## INSTRUCTION
Some lines of the records below include the word "Quito". Report how many, and write nothing besides the number.
+++ GIVEN RECORDS +++
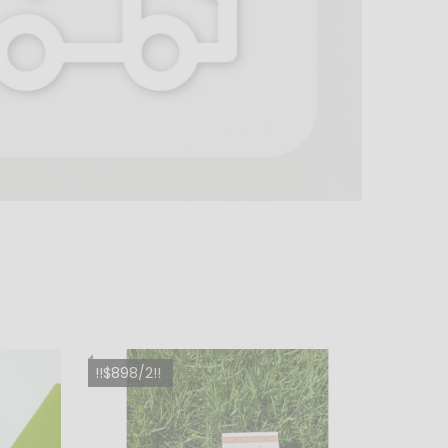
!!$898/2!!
+++
+++ GIVEN RECORDS +++
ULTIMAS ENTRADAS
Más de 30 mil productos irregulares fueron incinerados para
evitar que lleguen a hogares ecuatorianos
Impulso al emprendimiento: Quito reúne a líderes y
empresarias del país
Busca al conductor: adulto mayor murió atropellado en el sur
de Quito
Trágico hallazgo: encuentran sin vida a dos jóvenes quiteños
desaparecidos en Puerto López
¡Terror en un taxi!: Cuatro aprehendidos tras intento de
+++
+++ GIVEN RECORDS +++
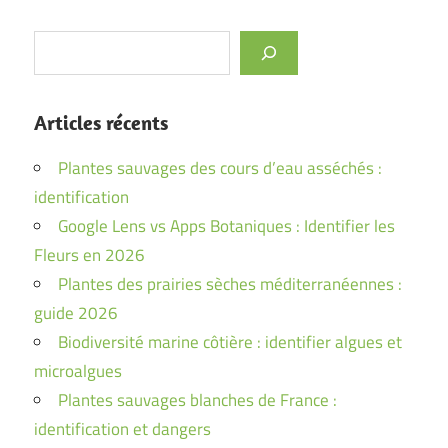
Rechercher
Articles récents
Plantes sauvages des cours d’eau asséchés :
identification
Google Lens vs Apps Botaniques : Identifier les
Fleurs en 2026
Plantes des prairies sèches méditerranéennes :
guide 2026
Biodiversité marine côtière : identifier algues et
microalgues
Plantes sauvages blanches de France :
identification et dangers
+++
## ANSWER TO THIS TASK
2